FADEL: So we've got those issues. But, tonight, women are being highlighted. What's - why's that?
KHALID: Well, this week marks 100 years since the 19th Amendment was ratified, giving women the right to vote, and so we're going to see that reflected in some of the programming. House Speaker Nancy Pelosi and Elizabeth Warren will speak. And, you know, as you mentioned, Hillary Clinton - who famously talked about shattering that highest glass ceiling, when she lost to President Trump - she's also going to speak. And then, of course, there's Kamala Harris, Joe Biden's newly announced running mate. And it's worth pointing out that for all the focus on the racial diversity she brings to the ticket, that there is also a sense of gender diversity that she'll bring to the ticket and that women, as a whole, are a crucial voting bloc for the Democratic Party, and they need to ensure that women voters turn up on Election Day.
FADEL: So this is Harris' biggest stage. What are you expecting to hear from her tonight?
KHALID: Leila, a campaign aid said that you can expect to hear Senator Harris talk about her own life, her personal story, and how that might resonate with other Americans. So we’ll hear more, you know, perhaps, about her own personal biography, which is an unprecedented story in American politics. You know, she is the country’s first woman of color on a major party ticket. She’s the daughter of immigrants from Jamaica and India. Senator Harris also intends to lay out a vision for a more inclusive America and make the case for electing Joe Biden. You know, this is one of the primary responsibilities of a running mate, is to prosecute the case. And Senator Harris gave us a preview of what she might do in that regard last week, when she was first rolled out as Joe Biden’s running mate.

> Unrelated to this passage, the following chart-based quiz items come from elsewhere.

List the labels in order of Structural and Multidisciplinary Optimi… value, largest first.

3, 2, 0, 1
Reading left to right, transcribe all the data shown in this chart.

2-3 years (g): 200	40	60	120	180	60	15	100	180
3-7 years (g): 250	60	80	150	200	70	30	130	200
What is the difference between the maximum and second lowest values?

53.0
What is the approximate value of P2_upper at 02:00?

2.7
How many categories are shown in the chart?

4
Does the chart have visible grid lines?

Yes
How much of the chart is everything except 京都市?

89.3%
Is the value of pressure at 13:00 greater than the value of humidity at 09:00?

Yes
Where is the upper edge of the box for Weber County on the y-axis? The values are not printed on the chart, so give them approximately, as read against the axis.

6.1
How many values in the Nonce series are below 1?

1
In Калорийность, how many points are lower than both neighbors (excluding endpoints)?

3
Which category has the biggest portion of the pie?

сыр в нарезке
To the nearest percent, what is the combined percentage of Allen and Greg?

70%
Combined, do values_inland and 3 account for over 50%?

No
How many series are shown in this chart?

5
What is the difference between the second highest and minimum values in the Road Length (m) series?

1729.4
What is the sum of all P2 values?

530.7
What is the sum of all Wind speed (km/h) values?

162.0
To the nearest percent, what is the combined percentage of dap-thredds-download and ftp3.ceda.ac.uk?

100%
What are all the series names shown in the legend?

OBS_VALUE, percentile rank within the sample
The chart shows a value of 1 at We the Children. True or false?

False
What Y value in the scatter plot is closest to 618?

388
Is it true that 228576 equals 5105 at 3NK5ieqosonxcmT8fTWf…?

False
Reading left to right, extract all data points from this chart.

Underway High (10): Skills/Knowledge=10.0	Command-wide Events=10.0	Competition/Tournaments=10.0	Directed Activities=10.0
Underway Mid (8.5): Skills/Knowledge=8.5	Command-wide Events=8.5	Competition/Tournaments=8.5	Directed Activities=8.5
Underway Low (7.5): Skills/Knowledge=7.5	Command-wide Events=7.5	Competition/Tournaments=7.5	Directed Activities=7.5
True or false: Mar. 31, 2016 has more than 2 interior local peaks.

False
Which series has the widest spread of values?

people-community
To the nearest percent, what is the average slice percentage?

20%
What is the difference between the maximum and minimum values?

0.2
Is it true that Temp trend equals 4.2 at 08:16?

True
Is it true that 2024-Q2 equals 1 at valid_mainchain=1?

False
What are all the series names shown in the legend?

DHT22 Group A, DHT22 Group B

FADEL: So former President Obama is set to deliver remarks right before Harris. What might we expect from him, and how does it indicate his role in the party now?
KHALID: You know, Leila, I think he's one of the most interesting people we're going to hear from in the convention because he is one of Joe Biden's most effective surrogates, and some folks within the party see him as the possible bridge between Joe Biden and some of these younger disaffected voters. He can also obviously speak to the working relationship that they had in the White House and, specifically, Joe Biden's role in the economic recovery during the Great Recession.